Silence by Moira Buffini | Directed by Dana Packard | Produced by the Originals | at the Saco Grange Hall, in Bar Mills | through April 26 | 207.929.5412
These scenes of physical and psychic journey open and end in gorgeous tableaux — in their cart, at rest, in various gazes at one another — held for long moments before and after action. Ymma’s blue gown and Silence’s red tunic are vivid among the browns of the others and the slate gray of the set (fine costuming is by Kate Law); this production conjures the pigments and elegance of an illuminated medieval manuscript. Lights rise and fall on scenes just a touch more slowly than is conventional (Bill Cook’s lighting design). It haloes them, in effect, and frames them more contemplatively, as if to nudge us toward thought, parable, punch-line, or simple observance.
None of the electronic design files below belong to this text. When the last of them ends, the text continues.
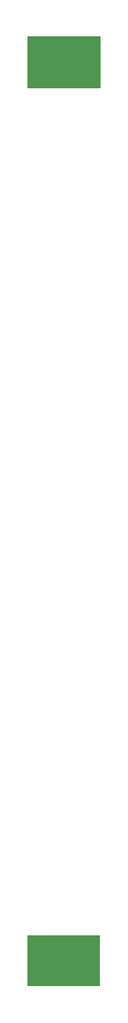
<source format=gbs>
G04 Layer: BottomSolderMaskLayer*
G04 EasyEDA v6.5.29, 2023-07-18 11:26:45*
G04 e3057a6fe77f40bfb2b90adb3356c286,5a6b42c53f6a479593ecc07194224c93,10*
G04 Gerber Generator version 0.2*
G04 Scale: 100 percent, Rotated: No, Reflected: No *
G04 Dimensions in millimeters *
G04 leading zeros omitted , absolute positions ,4 integer and 5 decimal *
%FSLAX45Y45*%
%MOMM*%

%ADD10O,6.6032126X3.4031936000000003*%

%LPD*%
D10*
G01*
X508000Y12585700D03*
G01*
X508000Y330200D03*
G36*
X0Y12852400D02*
G01*
X990600Y12852400D01*
X990600Y12153900D01*
X0Y12153900D01*
G37*
G36*
X0Y698500D02*
G01*
X980008Y698500D01*
X980008Y12700D01*
X0Y12700D01*
G37*
M02*

</source>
Slowed moments of all sorts abound in this play — sometimes to send home deliciously dead-panned humor, sometimes to heighten agony — and Packard’s excellent cast has timing in spades. To a role, the show is impeccably cast, and these actors develop their characters with beautiful sensitivity as the travelers learn more of the limits and uses of their powers. The corps has an impressive unity in a work with a rather off-beat ethos, and all are adept at negotiating its hairpin swerves between comedy (Roger desperately thinking of bishops and dead fish to stymie his erection) and horror (Ymma’s near-rape; Ethelred’s evolving bloodthirst).

The swerves are vertiginous, hilarious, and frightening, and Buffini’s irreverent script is at once dark, whimsical, dark, and very canny. It’s smart and sure enough to leave a lot of things unsaid, or half-said, and its economy has the force of particularly provocative poetry. The Lord Silence, as a young child, was told that one can hold a lot in a silence. In the Originals’ magnificent production, the gestures and gazes between words resonate with fears as deep, as absurd, and as inescapable as history.